Continentally divided

Since moving to the apex of the Eastern Continental Divide, I’ve developed ambivalent feelings toward the formidable road that intersects it: N.C. Highway 9. No wheel goes unturned on this convoluted gateway to the area’s mushrooming gated communities and the pleasures of Lake Lure and Chimney Rock. There’s no lack of traffic, from the countless 10-speeds that quietly chug up the mountain to careen down the other side at a fair clip to the rolling thunder of Harley-Davidsons that have kindly (depending on how you look at it) adopted Highway 9. More obnoxious travelers include the gargantuan quarry dump trucks that barrel up and down the mountain in a constant stream, crossing the centerline with reckless abandon and zero concern for those they dwarf. This macho disregard for other travelers reaches its zenith when the occasional 16-wheel, 50-foot tractor-trailer somehow manages to overlook two 10-foot, flashing yellow signs warning them not to attempt to traverse the plethora of switchbacks on Highway 9. Once in, they have to find a way to turn around, enlist a police escort and get back out, meanwhile endangering everyone around them. And let’s not even talk about the approach road to Highway 9 and the fast-lane hogs on Interstate 40—another case of reckless vehicular arrogance and endangerment. Speeding, crossing double yellow lines and tailgating are all-too-common practices, and until recently, I, too, was guilty of them.

But after a year that entailed waiting in school lines, two weeks of study, tests and six hours of drivers education, my 15-year-old son was in the final stages of this vaunted rite of passage to adulthood. It took two long hours of waiting at the DMV for him to pass the test and be rewarded with permission to learn how to drive. Although I didn’t bring the camera, and there was no applause or marching band (which would have sent him scurrying red-faced out the door) to mark this momentous occasion, the shiny new learner’s permit and his big smile were enough to bring joy to the heart of any parent.

When we chose our home, the fact that the exit onto Highway 9 (shared by 50 other property owners) is nothing short of suicidal seemed negotiable in exchange for the privacy and beauty we would gain. In order to get onto Highway 9, one must enter the road in the wrong lane, peer through a row of mailboxes and then “shoot the gap,” so to speak, flooring the pedal before an unwary vehicle comes flying over the hill on a collision course. But it was just something we got used to.

Realizing that my son would now also have to learn to shoot the gap, I asked the postmaster to consider moving the mailboxes across the road, to reduce the chances of my son or any of the numerous pensioners who live here becoming a fatality. The postmaster was cordial, promptly offering to have a look and call me, but even though I went back a second time, I never heard from him again.

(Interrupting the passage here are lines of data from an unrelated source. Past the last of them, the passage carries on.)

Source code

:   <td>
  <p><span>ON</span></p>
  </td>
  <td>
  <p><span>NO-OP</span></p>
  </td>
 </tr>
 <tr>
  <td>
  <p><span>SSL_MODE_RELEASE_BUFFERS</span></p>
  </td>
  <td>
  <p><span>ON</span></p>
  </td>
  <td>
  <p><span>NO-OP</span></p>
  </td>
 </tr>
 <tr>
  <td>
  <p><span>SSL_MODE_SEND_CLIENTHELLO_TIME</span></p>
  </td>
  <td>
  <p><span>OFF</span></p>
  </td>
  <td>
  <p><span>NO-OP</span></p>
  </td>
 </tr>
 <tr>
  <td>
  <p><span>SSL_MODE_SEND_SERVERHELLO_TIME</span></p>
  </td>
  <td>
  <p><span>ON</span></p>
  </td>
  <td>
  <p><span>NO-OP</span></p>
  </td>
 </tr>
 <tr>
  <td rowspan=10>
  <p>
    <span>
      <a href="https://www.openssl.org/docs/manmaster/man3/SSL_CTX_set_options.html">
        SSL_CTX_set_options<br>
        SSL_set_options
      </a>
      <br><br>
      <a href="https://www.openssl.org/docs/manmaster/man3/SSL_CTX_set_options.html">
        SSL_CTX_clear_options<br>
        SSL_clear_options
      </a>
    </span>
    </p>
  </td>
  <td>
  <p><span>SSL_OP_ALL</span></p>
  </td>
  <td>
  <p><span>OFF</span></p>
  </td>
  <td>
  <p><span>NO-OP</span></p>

So, armed only with the learner’s permit, my son and I set out from school to home in the old Honda Accord inherited from my mother. Compared to my five-speed sport coupe, it should have been as easy as driving a golf cart—until we hit Highway 9, that is. After the first few bends, a monstrous four-wheel-drive pickup truck illegally overtook us despite the double yellow line. If this weren’t enough to fluster even a seasoned driver, as we approached the lower switchback, a motorcycle closely pursued by a car came up behind us so fast and so close that my son, distracted by the commotion in the rearview mirror, plowed our vehicle into the side of the road. To my astonishment, the speeding tailgaters totally ignored us, driving right around our ditched car and continuing out of sight. My son had successfully driven up this very same road with the teacher only a week before, but he and the other student had apparently had to pull over frequently to let people pass.

In the UK, new drivers are required to display what’s called an “L plate” to alert other drivers that they’re still learning. But since there’s no such provision here and no enforcement of the existing traffic laws, we’ll simply have to avoid Highway 9 for now.

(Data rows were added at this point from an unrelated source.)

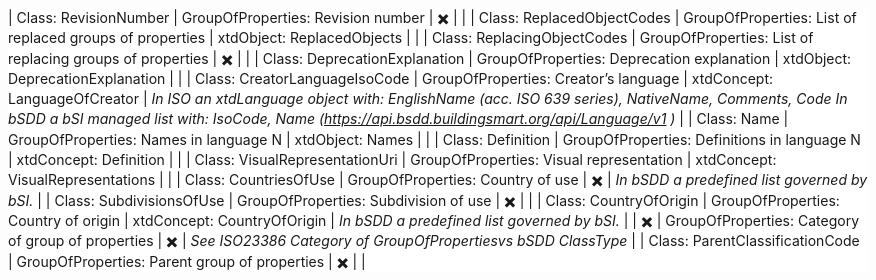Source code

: | Class: RevisionNumber                                              | GroupOfProperties: Revision number                                                                           | ✖️                                     |                                                                                                                                                                                                                   |
| Class: ReplacedObjectCodes                                         | GroupOfProperties: List of replaced groups of properties                                                     | xtdObject: ReplacedObjects            |                                                                                                                                                                                                                   |
| Class: ReplacingObjectCodes                                        | GroupOfProperties: List of replacing groups of properties                                                    | ✖️                                     |                                                                                                                                                                                                                   |
| Class: DeprecationExplanation                                      | GroupOfProperties: Deprecation explanation                                                                   | xtdObject: DeprecationExplanation     |                                                                                                                                                                                                                   |
| Class: CreatorLanguageIsoCode                                      | GroupOfProperties: Creator’s language                                                                        | xtdConcept: LanguageOfCreator         | _In ISO an xtdLanguage object with: EnglishName (acc. ISO 639   series), NativeName, Comments, Code      In bSDD a bSI managed list with: IsoCode, Name   (https://api.bsdd.buildingsmart.org/api/Language/v1 )_  |
| Class: Name                                                        | GroupOfProperties: Names in language N                                                                       | xtdObject: Names                      |                                                                                                                                                                                                                   |
| Class: Definition                                                  | GroupOfProperties: Definitions in language N                                                                 | xtdConcept: Definition                |                                                                                                                                                                                                                   |
| Class: VisualRepresentationUri                                     | GroupOfProperties: Visual representation                                                                     | xtdConcept: VisualRepresentations     |                                                                                                                                                                                                                   |
| Class: CountriesOfUse                                              | GroupOfProperties: Country of use                                                                            | ✖️                                     | _In bSDD a predefined list governed by bSI._                                                                                                                                                                      |
| Class: SubdivisionsOfUse                                           | GroupOfProperties: Subdivision of use                                                                        | ✖️                                     |                                                                                                                                                                                                                   |
| Class: CountryOfOrigin                                             | GroupOfProperties: Country of origin                                                                         | xtdConcept: CountryOfOrigin           | _In bSDD a predefined list governed by bSI._                                                                                                                                                                      |
| ✖️                                                                  | GroupOfProperties: Category of group of properties                                                           | ✖️                                     | _See ISO23386 Category of GroupOfPropertiesvs bSDD ClassType_                                                                                                                                                     |
| Class:   ParentClassificationCode                                  | GroupOfProperties: Parent group of properties                                                                | ✖️                                     |                                                                                                                                                                                                                   |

And these days, when I find myself stuck behind a Lincoln Town Car or RV with Florida plates that’s crawling along at 20 mph, I remind myself that the life of the person behind the wheel is every bit as valuable as my son’s. Even if others haven’t learned how to drive courteously on roads like Highway 9, I certainly have—because my son’s life and those of other kids like him are at stake.

[Julia Brooke-Childs has a B.A. in literature and design from American University. A writer and graphic designer, she’s also co-owner of New Age Gardens in Swannanoa.]